Example 1: Datetime Indexing
First, we download the 5 years Apple's stock price data from Yahoo Finance (opens in a new tab) To demonstrate the indexing the datetime index, we will use the subset of data from Jan 2023 to June 30th 2023.
import pandas as pd
import matplotlib.pyplot as plt
# Load stock price data
apple = pd.read_csv('AAPL-5Y.csv', parse_dates=['Date'], index_col='Date')
# Plot stock prices over a specific period
start_date = '2023-01'
end_date = '2023-06'
selected_period = apple[start_date:end_date]
plt.figure(figsize=(10, 6))
plt.plot(selected_period.index, selected_period['Close'], label='Stock Price')
plt.title('Stock Price Chart')
plt.xlabel('Date')
plt.ylabel('Price')
plt.legend()
plt.grid(True)
plt.show()
Example 2: Moving Averages for Technical Analysis
Technical analysts often use moving averages to identify trends and potential buy/sell signals. As we now know how to calculate the moving averages, let's calculate 50 and 100 days moving average and plot the results:
# Calculate and plot 50-day and 100-day moving averages
moving_50 = apple['Close'].rolling(window=50).mean()
moving_100 = apple['Close'].rolling(window=100).mean()
plt.figure(figsize=(10, 6))
plt.plot(apple.index, apple['Close'], label='Closing Price')
plt.plot(moving_50.index, moving_50, label='50-day Moving Avg')

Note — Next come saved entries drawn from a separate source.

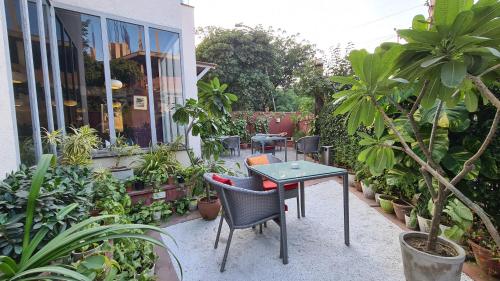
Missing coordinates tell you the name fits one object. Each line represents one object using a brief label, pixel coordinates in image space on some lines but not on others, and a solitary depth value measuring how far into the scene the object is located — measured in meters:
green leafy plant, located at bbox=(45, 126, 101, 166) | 2.81
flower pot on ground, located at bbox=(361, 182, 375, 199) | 3.94
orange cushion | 3.41
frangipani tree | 1.07
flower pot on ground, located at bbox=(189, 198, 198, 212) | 3.64
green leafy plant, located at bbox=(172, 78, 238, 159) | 3.73
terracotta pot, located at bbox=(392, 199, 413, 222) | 3.09
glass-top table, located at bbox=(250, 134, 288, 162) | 7.20
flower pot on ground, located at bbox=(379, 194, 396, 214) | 3.37
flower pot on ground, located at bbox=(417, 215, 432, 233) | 2.62
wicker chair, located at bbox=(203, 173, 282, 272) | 2.19
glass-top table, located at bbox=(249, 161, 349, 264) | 2.31
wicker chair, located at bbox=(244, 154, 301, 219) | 3.12
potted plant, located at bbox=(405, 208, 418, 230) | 2.83
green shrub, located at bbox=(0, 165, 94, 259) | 1.14
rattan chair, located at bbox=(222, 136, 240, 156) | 7.91
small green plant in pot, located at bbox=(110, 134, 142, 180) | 3.50
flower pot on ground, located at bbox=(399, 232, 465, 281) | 1.65
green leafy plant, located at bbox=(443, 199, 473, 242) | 1.93
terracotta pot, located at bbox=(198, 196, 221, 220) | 3.26
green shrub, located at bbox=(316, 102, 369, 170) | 4.78
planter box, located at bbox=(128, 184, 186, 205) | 3.46
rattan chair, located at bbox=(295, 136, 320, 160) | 6.29
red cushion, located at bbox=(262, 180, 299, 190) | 3.12
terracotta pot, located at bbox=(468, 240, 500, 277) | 1.98
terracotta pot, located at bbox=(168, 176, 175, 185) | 3.77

plt.plot(moving_100.index, moving_100, label='100-day Moving Avg')
plt.title('Moving Averages for Technical Analysis')
plt.xlabel('Date')
plt.ylabel('Price')
plt.legend()
plt.grid(True)
plt.show()
Example 3: Resampling
We have daily closing price for Apple stock for 5-years period. Let's use our knowledge of resampling, to find the average monthly closing price and plot the results:
# Resample (downsampling) to monthly, Mean of closing price
monthly_closing_average = apple['Close'].resample('M').mean()
plt.figure(figsize=(10, 6))
monthly_closing_average.plot(kind='line', label='Avg Monthly Close',
title="AAPL: Average Monthly Closing Price",
xlabel="Date", ylabel="Price")
plt.legend()
plt.grid(True)
plt.show()